When you travel through either the Kenya-Uganda Busia or Malaba
border points, and you are not a regular in those parts, you will see
something that might perplex you.
Because
of the One Stop Border Point (OSBP), you have one crossing point. If
you’ve done the paperwork for your car, you drive up to a boom gate,
flash them, the barrier is raised, and you are in Uganda or Kenya.
However,
there is a separate process for the “Malaba people” or “Busia people” –
fellows who live in the border towns and surrounding areas on both
sides. The swarms of motorcycle taxis (boda boda) bring the “border
people” to the boom gate, and stop about 10 metres away.
The
passengers alight, and walk on the side of the gate and cross. The boda
boda also ride across, and pick them about 20 metres away and cross
into Uganda or Kenya. The “border people” don’t flash or get stamps in
their IDs, nor are the boda boda subject to inspection.
Like
in the African village, border people “just know” who is theirs and who
isn’t. There are transnational rules and routines that govern this
community that can be impenetrable to those who are outsiders to it.
Who
are these “border people” (BP)? They are and have been part of a
disruptive lot, including business folks, government officials, and even
security officers, who’ve created new networks (and kept alive some old
ones), trading communities, who’ve found open spaces and nooks within
states where they operate. Soon, they could be the norm, not the
exception.
Consider the journey to the Malaba border.

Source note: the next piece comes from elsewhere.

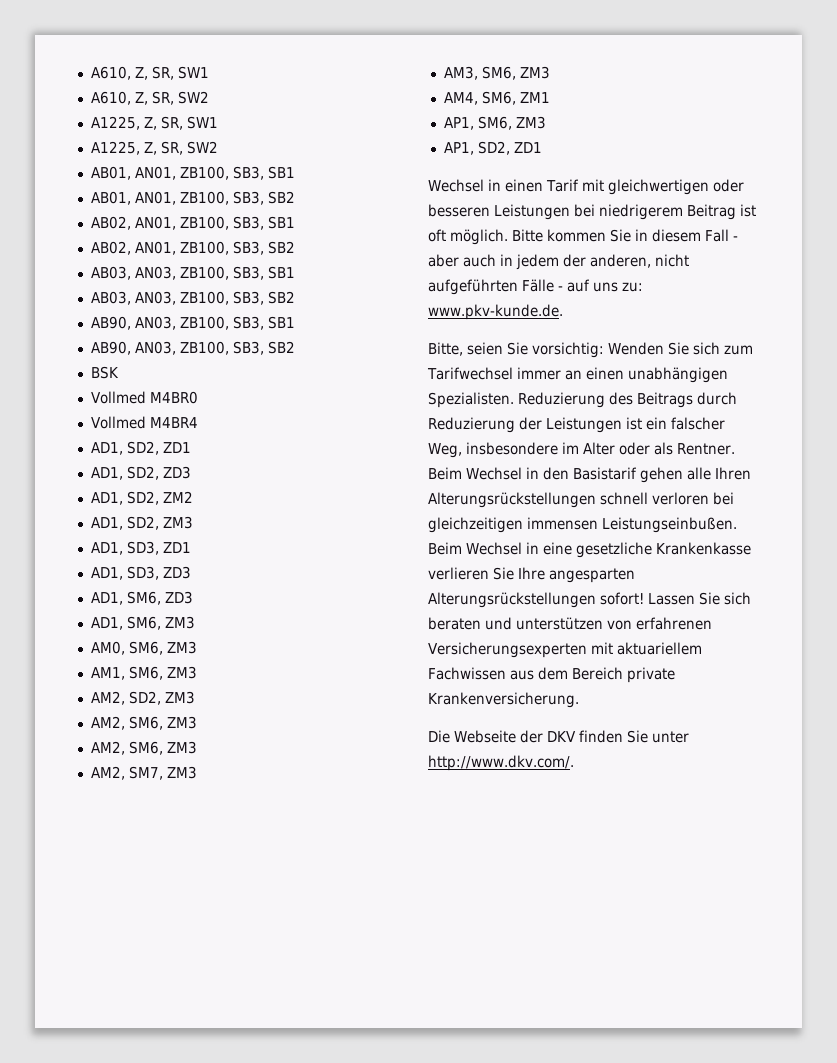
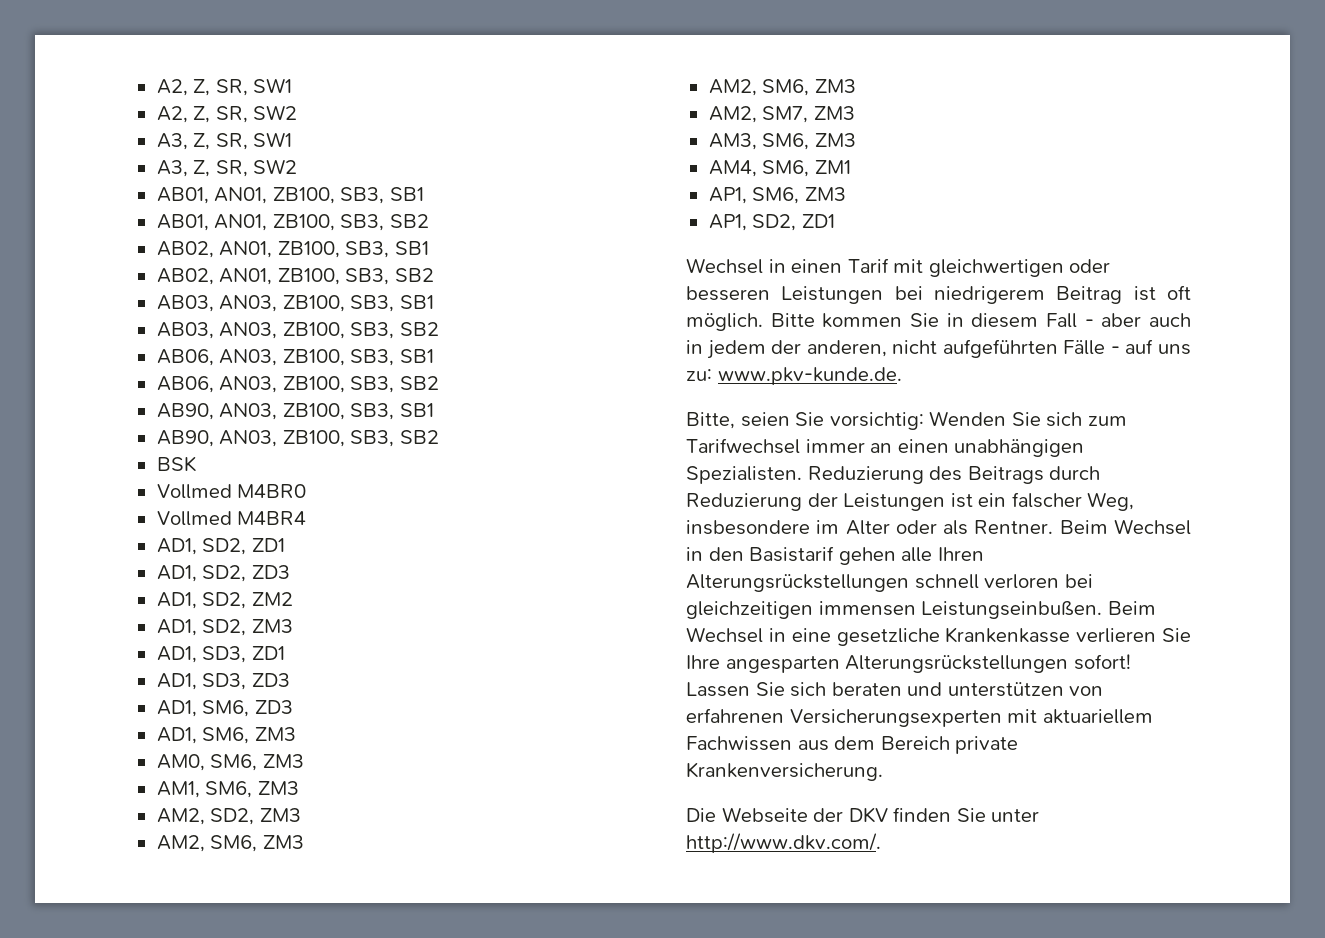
[90,66,209,80] [90,91,209,105] [90,116,218,130] [90,141,140,155] A610, Z, SR, SW1 // A610, Z, SR, SW2 // A1225, Z, SR, SW1 // A1225, -> [156,78,293,96] [156,105,298,123] [156,132,293,150] [156,160,188,177] A2, Z, SR, SW1 // A2, Z, SR, SW2 // A3, Z, SR, SW1 // A3,
(295, 297) none -> [156,349,434,366] [156,376,439,393] // AB06, AN03, ZB100, SB3, SB1 // AB06, AN03, ZB100, SB3, SB2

After Webuye, you drive along a largely urban corridor, and from Bungoma
to Malaba it gets dense. With the emergence of extended urban corridors
into the borders, BPs could easily be East Africa’s fastest growing
population. Everyone from Webuye, through to Bungoma, Malaba, and onward
to Tororo will become one large family of BPs.
Together
with that, we have an ever-growing force of East African homogenisation
that, one observer told me, is still little appreciated – the
handicraft, or in Kenyan terms Maasai markets.
Art and handicraft represent the highest concentration of cross-East African story-telling in one place.
Along one row, you will run into Tanzanian carvings, Rwandan baskets, Ugandan art, Burundi drums, and South Sudanese bracelets.
Sometimes
looked upon by border authorities as trinkets and play things and
allowed unfettered passage, the men and women selling stuff in a Maasai
market in the big towns in Kenya or Uganda could represent as many of 12
nationalities, going beyond the East African Community to include
Democratic Republic of Congo, and as far away as Venda craftsmen and
women from South Africa.
Someone asked me: “What is the difference between a Ugandan, Kenyan, and Tanzanian necklace in a Maasai market?”
“Wouldn’t tell you even if my life depended on it,” I said.
“Precisely.
A specialist will tell, but the language of these arts has since really
become one East African vernacular,” he said.
The
transportation of these artefacts is enabled by an intricate regional
network, most of it along corridors like Webuye-Bungoma-Malaba-Tororo,
onward to Rwanda through Kampala.
If only East African roads could speak, they would tell us some eye-popping things about our future.